As I got older, I began to learn more about the other side of Hollywood that is often sordid and sometimes tragic. I've listened to most of You Must Remember This, an excellent podcast about the film industry, Los Angeles (where I grew up), and the people who created the movie myths we still believe today. However, I only knew bits and pieces of one of its most extraordinary women.

Hedy Lamarr was widely recognized as one of the most beautiful women in the world during her heyday in the 1930s and 1940s. An Austrian actress, she was scandalous and alluring. She was also an almost unrecognized genius, but the documentary Bombshell is trying to change that.

Lamarr was an inventor with an inquisitive mind. During World War II, she came up with a technique called frequency hopping that would allow the navy to deploy torpedos that couldn't be jammed by German submarines. Her invention, largely neglected at the time, has become the basis for Bluetooth, Wi-Fi, and military technology being used today.

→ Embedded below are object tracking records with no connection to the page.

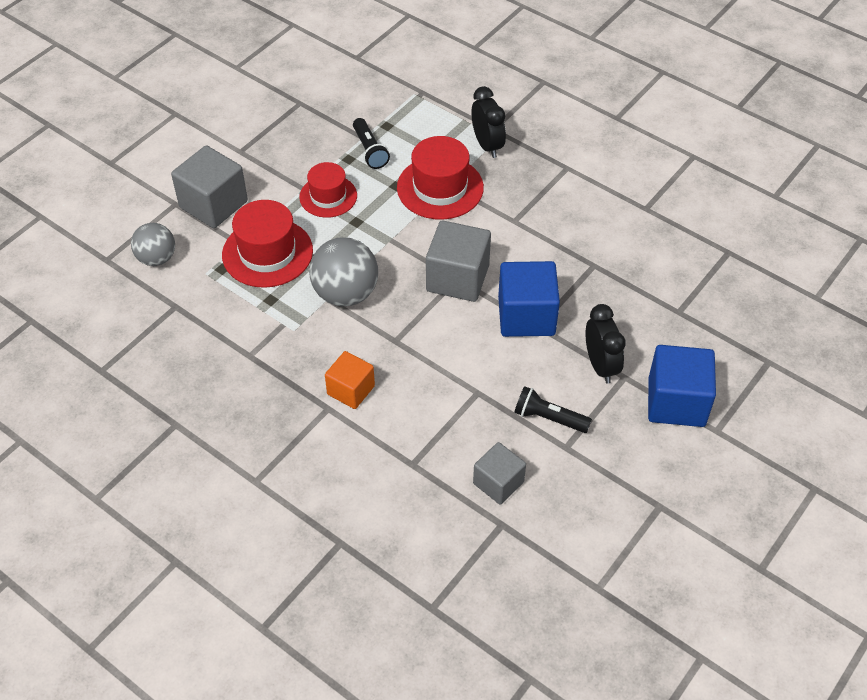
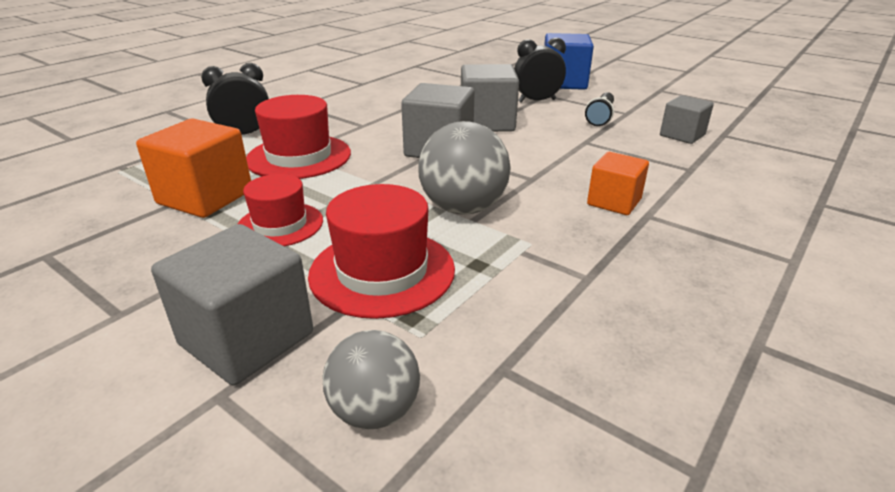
camera: 90 degrees left, 20 degrees down
(369, 150) = (205, 197): black flashlight -> orange cube
(526, 316) = (487, 123): blue cube -> grey cube

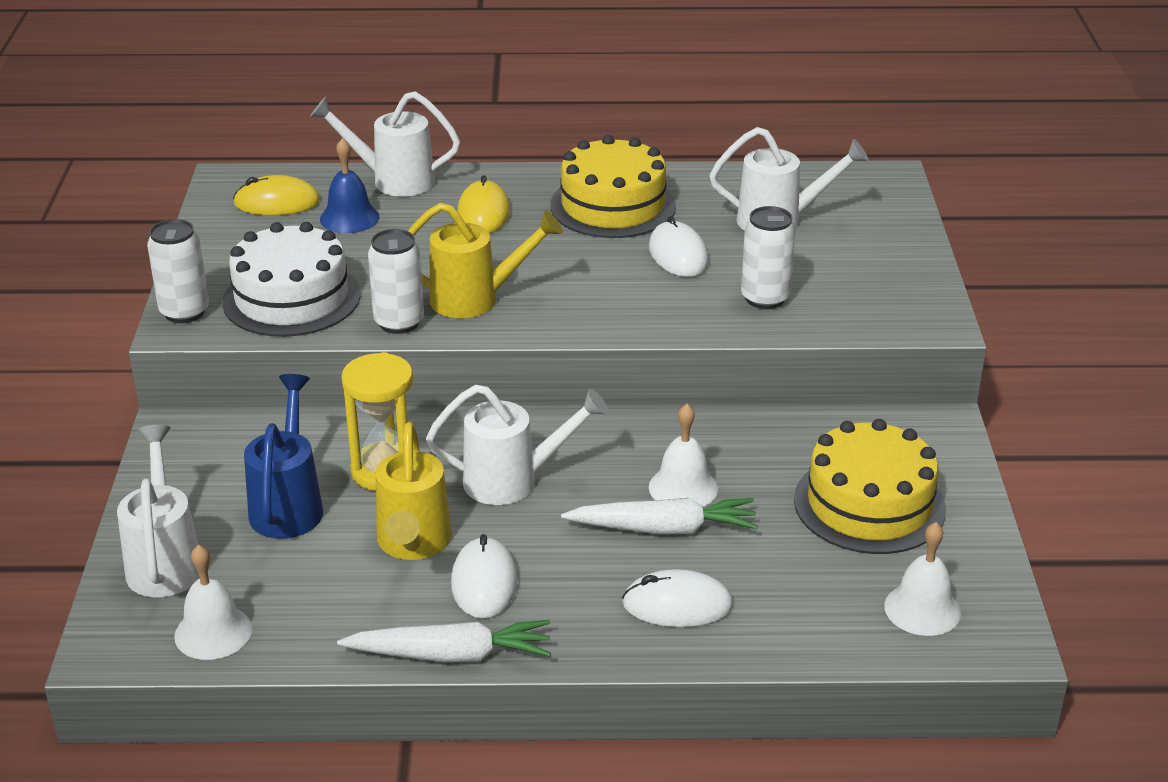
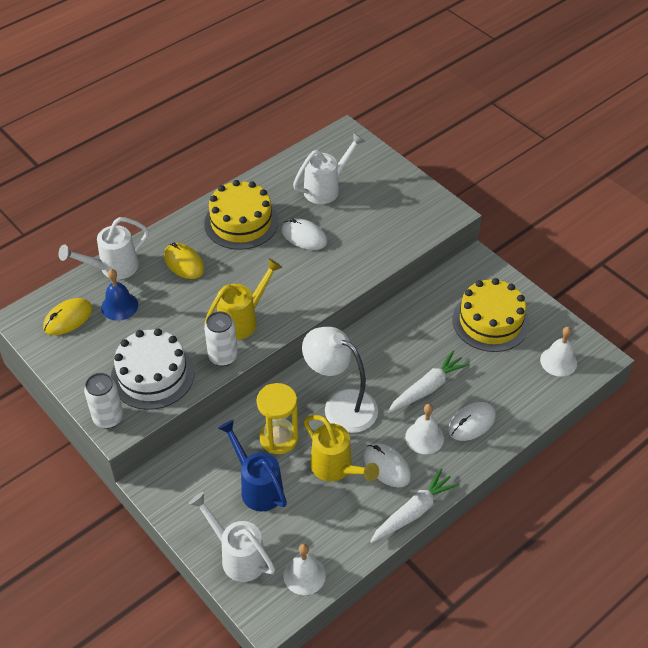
camera: 40 degrees left, 15 degrees up
(514, 481) = (340, 405): white watering can -> white lamp
(683, 487) = (412, 361): white bell -> white bell (424, 437)
(765, 298) = (369, 241): white can -> none

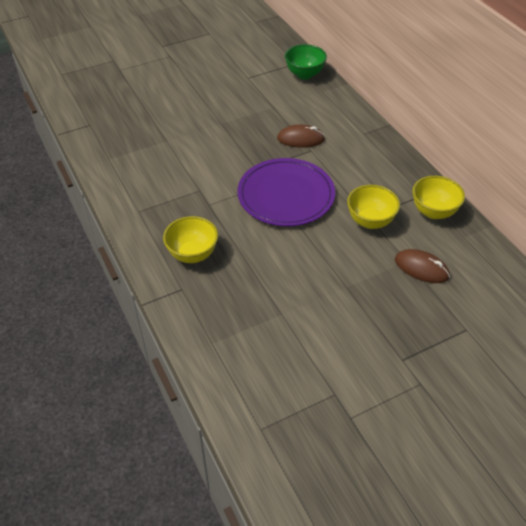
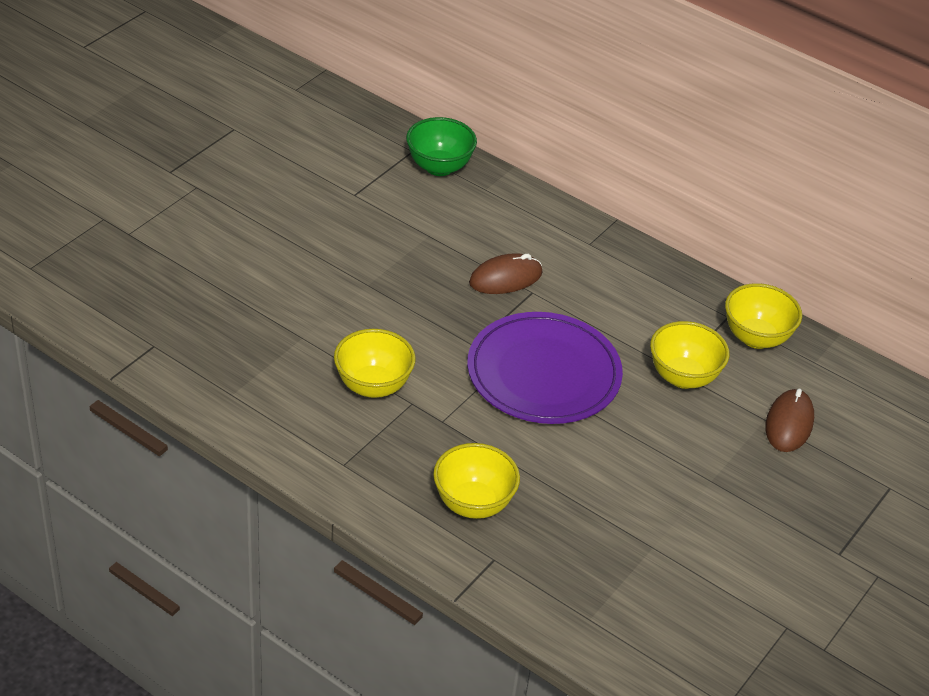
camera: 30 degrees left, 5 degrees down
(185, 175) = (373, 386): none -> yellow bowl
(421, 268) = (789, 423): brown mouse -> brown mouse turned 75 degrees counterclockwise

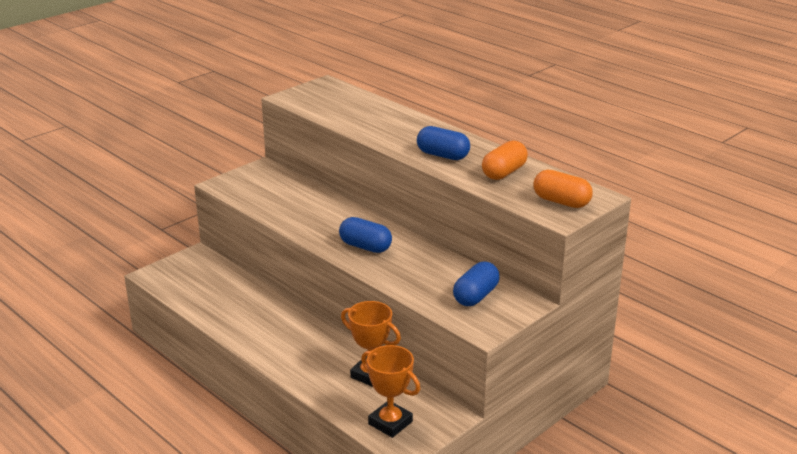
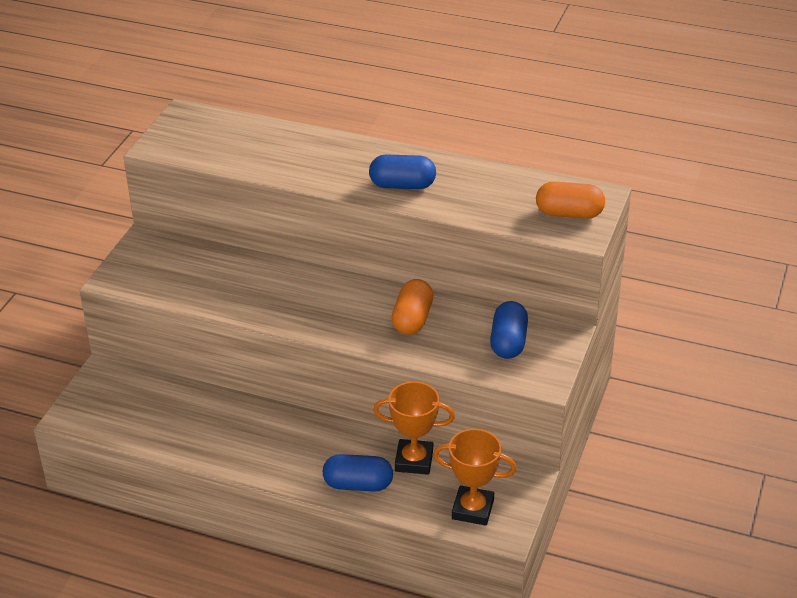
camera: 25 degrees left, 10 degrees up
(365, 247) = (348, 316): blue capsule -> blue capsule (358, 484)
(504, 173) = (484, 191): orange capsule -> orange capsule (412, 319)

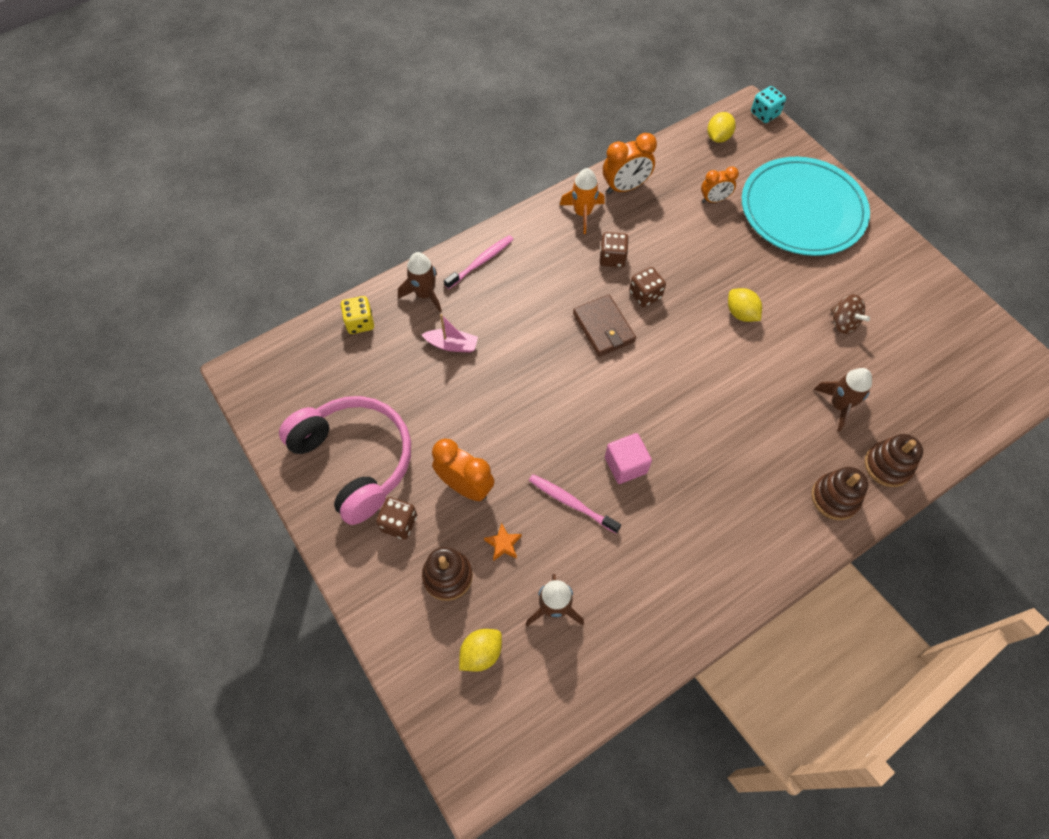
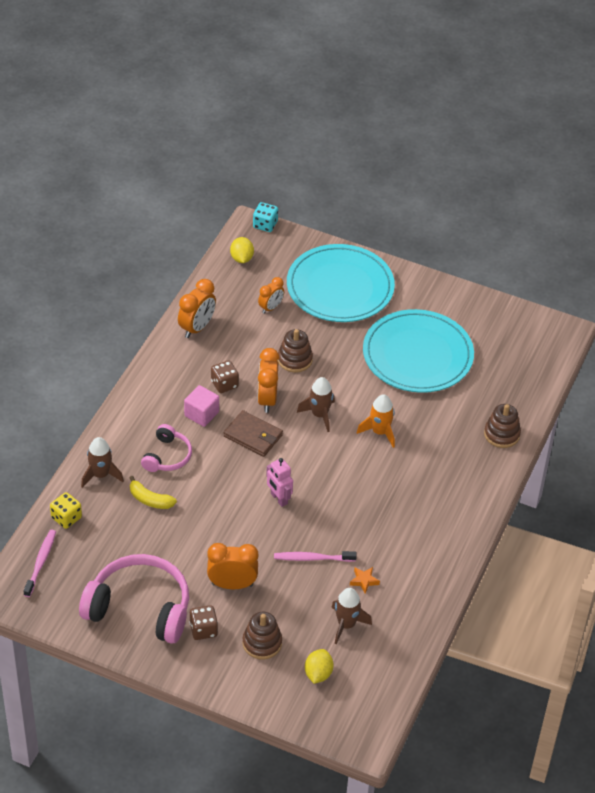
camera: 35 degrees left, 15 degrees down
(452, 345) = (150, 500): pink boat -> yellow banana
(481, 262) = (126, 432): pink toothbrush -> pink toothbrush (41, 562)
(502, 307) = (167, 456): none -> pink headphones
(503, 544) = (285, 605): orange star -> orange star (364, 581)
(582, 213) = (178, 361): orange rocket -> orange rocket (379, 432)
(582, 412) = (278, 499): none -> pink robot
(625, 465) = (332, 517): pink cube -> pink cube (201, 414)
(645, 295) = (267, 399): brown dice -> orange clock
(741, 313) = (344, 381): yellow lemon -> none
(835, 498) = (480, 470): brown stacking toy -> brown stacking toy (295, 359)
(839, 405) = (448, 411): brown rocket -> brown rocket (319, 415)
(843, 323) = (417, 355): brown spinning top -> turquoise plate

Her fascinating, sometimes deeply sad story, is told through interviews with Hedy, her family, and others. You get a picture of a woman who was pigeon-holed into being just a beautiful face because, to paraphrase one interviewee, you don't get to be Hedy Lamarr and be smart. She was difficult and complex and funny and so many things, and now the movie-going audience who loved her films is getting a chance to see a more complete version of her.